Failure to follow policies and procedures designed to provide clear communication between the patient, provider and receiving facility risks delay in patient care, re-transfer and poor patient outcomes.

Findings included:

1. Document review of the hospital policy titled, "Emergency Patients, Screening and Mental Health Patient Transfer (EMTALA)," #13472 dated 11/21/19, showed that persons who develop or are found to have a potential emergency medical condition while in any department or hospital owned clinic will be provided with appropriate immediate assistance and transfer to the nearest Emergency Department. The hospital will provide care until the emergency medical condition ceases to be an emergency or until the individual is properly transferred to another facility. A physician at the receiving facility must agree to accept the patient in transfer prior to sending the patient. An "Authorization to Transfer" form must be completed for every emergency patient. All sections of the form must be completed with particular attention paid to documentation of patient condition, reason for transfer, accepting facility and name of accepting provider, what documentation was sent with the patient, risks and benefits of transfer and mode of transport. For Psychiatric Emergencies and Transfers, a mental health professional will be available at all times to provide a mental health screening for ED patients who have conditions that may indicate a psychiatric emergency condition. In addition to the mental health screening exam, a complete Medical Screening Exam (MSE) will be performed and documented. "Stabilization" of a psychiatric patient requires that the patient be "protected" from committing harm to self or others. Stabilization may include the use of either medication or physical restraints. Any patient whose psychiatric condition requires transfer to another facility must have an "Authorization to Transfer" form completed.

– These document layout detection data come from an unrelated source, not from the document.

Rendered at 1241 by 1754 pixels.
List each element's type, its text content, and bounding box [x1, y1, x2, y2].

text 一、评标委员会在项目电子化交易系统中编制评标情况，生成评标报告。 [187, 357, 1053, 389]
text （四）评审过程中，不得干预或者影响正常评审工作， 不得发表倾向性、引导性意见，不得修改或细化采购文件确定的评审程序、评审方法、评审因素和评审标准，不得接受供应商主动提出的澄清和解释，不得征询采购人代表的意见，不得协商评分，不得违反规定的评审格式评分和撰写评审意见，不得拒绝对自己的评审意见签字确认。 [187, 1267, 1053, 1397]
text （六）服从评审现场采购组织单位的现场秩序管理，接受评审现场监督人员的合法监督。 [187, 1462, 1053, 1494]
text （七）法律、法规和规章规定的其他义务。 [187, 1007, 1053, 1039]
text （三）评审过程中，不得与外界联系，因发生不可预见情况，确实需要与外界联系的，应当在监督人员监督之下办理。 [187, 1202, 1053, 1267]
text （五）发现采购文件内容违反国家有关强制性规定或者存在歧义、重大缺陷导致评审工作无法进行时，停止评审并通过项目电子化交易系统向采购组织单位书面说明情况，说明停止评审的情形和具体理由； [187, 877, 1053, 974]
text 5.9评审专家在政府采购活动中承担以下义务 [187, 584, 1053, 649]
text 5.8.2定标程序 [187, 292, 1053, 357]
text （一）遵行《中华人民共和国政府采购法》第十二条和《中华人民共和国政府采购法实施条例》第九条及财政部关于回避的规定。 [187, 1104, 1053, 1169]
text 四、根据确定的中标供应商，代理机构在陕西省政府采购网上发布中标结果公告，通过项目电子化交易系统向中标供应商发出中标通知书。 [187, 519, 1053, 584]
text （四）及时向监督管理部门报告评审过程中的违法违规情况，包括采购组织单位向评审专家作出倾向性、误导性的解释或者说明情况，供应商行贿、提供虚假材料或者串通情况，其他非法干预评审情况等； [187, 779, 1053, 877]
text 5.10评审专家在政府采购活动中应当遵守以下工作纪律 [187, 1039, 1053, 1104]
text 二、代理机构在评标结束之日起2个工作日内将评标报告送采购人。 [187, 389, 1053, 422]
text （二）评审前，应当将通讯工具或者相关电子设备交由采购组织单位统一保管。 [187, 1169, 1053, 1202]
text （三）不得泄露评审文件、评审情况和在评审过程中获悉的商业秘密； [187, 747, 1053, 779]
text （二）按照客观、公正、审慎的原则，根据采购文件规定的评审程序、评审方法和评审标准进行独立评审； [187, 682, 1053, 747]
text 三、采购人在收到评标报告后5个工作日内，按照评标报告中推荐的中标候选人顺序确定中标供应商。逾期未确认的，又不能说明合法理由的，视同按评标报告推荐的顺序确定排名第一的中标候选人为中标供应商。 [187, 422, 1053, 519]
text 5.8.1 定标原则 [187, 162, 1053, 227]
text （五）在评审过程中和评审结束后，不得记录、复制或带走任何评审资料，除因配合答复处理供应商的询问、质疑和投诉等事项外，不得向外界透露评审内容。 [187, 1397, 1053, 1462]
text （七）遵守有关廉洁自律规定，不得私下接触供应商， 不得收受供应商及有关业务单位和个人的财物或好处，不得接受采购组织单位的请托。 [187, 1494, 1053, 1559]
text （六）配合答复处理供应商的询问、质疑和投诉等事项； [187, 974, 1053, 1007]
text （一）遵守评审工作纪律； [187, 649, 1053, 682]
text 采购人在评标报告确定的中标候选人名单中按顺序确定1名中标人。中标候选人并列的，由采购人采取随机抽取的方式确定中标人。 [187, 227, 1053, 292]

2. Medical record review showed that "Authorization to Transfer" forms were incomplete for Patient #4. The provider signature and condition at transfer sections were blank. The medical record for Patient #12, the medical record did not include an Authorization to Transfer form. The medical record for patient #17 showed that the reason for transfer was blank. The consent for transfer was not checked, but the patient signed the document. The medical record for Patient #20 showed that the patient did not sign the Authorization to Transfer form. There was no documentatation of why the patient did not sign the form.

3. During an interview with the investigator on 11/18/21 at 12:55, the incomplete "Authorization to Transfer" forms were confirmed by the ED Manager (Staff #6) and the Regional Director of Regulatory and Accreditation (Staff #16).